Blunkett seeks to widen his powers;FE Focus
Education Secretary David Blunkett also wanted his powers extended to include the Office for Standards in Education, according to senior government advisers. But it is understood that the move was blocked by the "powerful friends of Chris Woodhead in No 10".
Restricted policy documents obtained by The TES reveal the extent to which Tony Blair is committed to school-style inspection for colleges. One paper points to the need to "develop a strong standards agenda in further education and incentives to focus colleges on the needs of 16 to 19-year-olds".
Under post-16 reforms in the White Paper, Learning to Succeed, Ofsted takes over inspection of courses for 16 to 19-year-olds, and a new inspectorate will take over the rest currently carried out by the Further Education Funding Council and Training and Skills Council.
But both must work to a common framework and it seems clear that Chris Woodhead will be given the upper hand.
The threat of an Ofsted-dominated inspection agenda has provoked near universal hostility among education leaders. The anger will surface today at the Association of Colleges' national conference on the White Paper.

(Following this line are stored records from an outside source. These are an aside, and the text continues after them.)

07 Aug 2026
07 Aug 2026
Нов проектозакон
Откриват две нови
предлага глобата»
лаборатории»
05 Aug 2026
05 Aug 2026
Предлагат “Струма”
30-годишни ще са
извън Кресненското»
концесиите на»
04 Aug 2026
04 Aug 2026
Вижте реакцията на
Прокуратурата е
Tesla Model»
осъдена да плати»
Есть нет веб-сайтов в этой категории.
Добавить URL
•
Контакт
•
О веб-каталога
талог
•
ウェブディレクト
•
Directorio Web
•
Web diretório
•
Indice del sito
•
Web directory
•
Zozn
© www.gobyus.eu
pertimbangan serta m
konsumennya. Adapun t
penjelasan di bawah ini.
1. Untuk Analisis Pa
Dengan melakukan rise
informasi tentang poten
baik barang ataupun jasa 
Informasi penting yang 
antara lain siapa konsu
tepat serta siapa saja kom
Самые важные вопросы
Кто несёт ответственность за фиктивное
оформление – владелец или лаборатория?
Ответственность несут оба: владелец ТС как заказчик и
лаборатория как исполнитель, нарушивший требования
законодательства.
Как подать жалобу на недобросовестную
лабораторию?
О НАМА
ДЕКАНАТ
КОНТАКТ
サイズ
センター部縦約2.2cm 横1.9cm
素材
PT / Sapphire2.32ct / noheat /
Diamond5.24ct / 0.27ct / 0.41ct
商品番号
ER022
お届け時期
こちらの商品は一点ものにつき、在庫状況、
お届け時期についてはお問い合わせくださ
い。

A powerful lobby of sixth-form colleges - much favoured by Tony Blair - plans to call on ministers to back off so that the "best" of the FEFC inspection regime is not killed off by the reforms.

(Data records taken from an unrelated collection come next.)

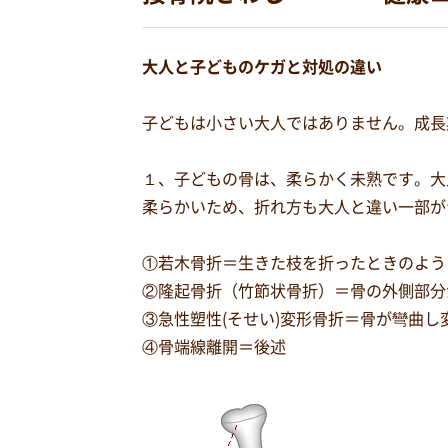
大人と子どものケガと対処の違い
子どもは小さい大人ではありません。成長
１、子どもの骨は、柔らかく未熟です。大
柔らかいため、折れ方も大人と違い一部が
①若木骨折＝生きた枝を折ったときのよう
②隆起骨折（竹節状骨折）＝骨の外側部分
③急性塑性(そせい)変形骨折＝骨が彎曲
④骨端線離開＝後述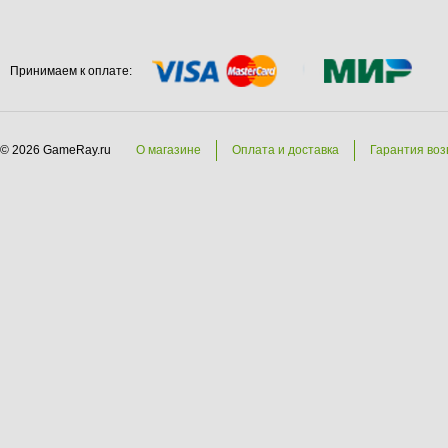
Принимаем к оплате:
© 2026 GameRay.ru
О магазине
Оплата и доставка
Гарантия воз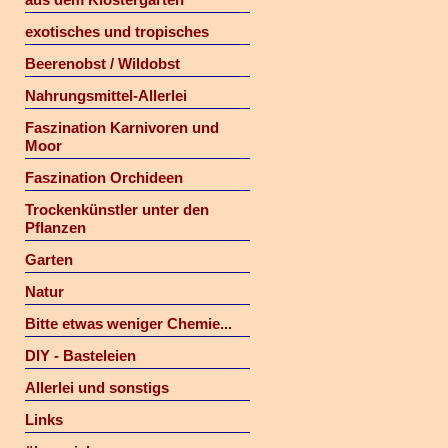
exotisches und tropisches
Beerenobst / Wildobst
Nahrungsmittel-Allerlei
Faszination Karnivoren und
Moor
Faszination Orchideen
Trockenkünstler unter den
Pflanzen
Garten
Natur
Bitte etwas weniger Chemie...
DIY - Basteleien
Allerlei und sonstigs
Links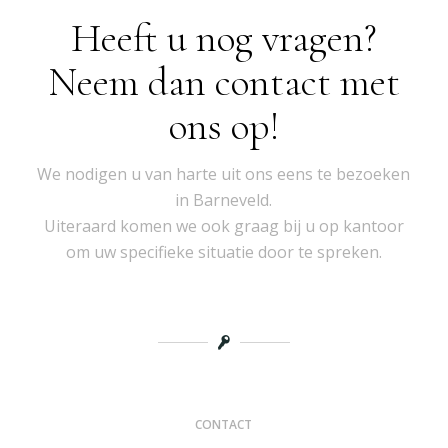
Heeft u nog vragen?
Neem dan contact met
ons op!
We nodigen u van harte uit ons eens te bezoeken
in Barneveld.
Uiteraard komen we ook graag bij u op kantoor
om uw specifieke situatie door te spreken.
CONTACT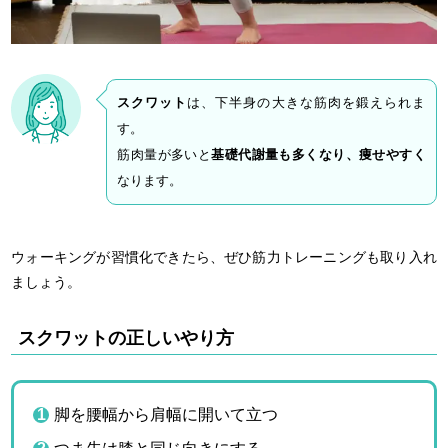
スクワット
は、下半身の大きな筋肉を鍛えられま
す。
筋肉量が多いと
基礎代謝量も多くなり、痩せやすく
なります。
ウォーキングが習慣化できたら、ぜひ筋力トレーニングも取り入れ
ましょう。
スクワットの正しいやり方
脚を腰幅から肩幅に開いて立つ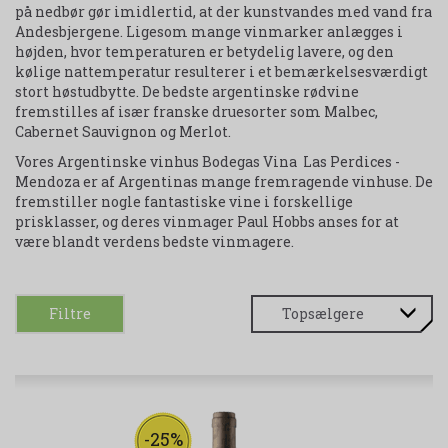
på nedbør gør imidlertid, at der kunstvandes med vand fra
Andesbjergene. Ligesom mange vinmarker anlægges i
højden, hvor temperaturen er betydelig lavere, og den
kølige nattemperatur resulterer i et bemærkelsesværdigt
stort høstudbytte. De bedste argentinske rødvine
fremstilles af især franske druesorter som Malbec,
Cabernet Sauvignon og Merlot.
Vores Argentinske vinhus Bodegas Vina Las Perdices -
Mendoza er af Argentinas mange fremragende vinhuse. De
fremstiller nogle fantastiske vine i forskellige
prisklasser, og deres vinmager Paul Hobbs anses for at
være blandt verdens bedste vinmagere.
Filtre
-25%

Sue Whitham, general secretary of the Sixth Form Colleges Employers Forum, said retaining college self-assessment was "important, not just to ensure proper comparisons, not just for funding, but for performance".
John Dunford, general secretary of the Secondary Heads Association, has called for a radical shift from the Ofsted model towards college-style inspections.
"We have wanted for some time to move to school self-assessment, with external inspections used as a rigorous check. This would create the best framework for all schools and colleges."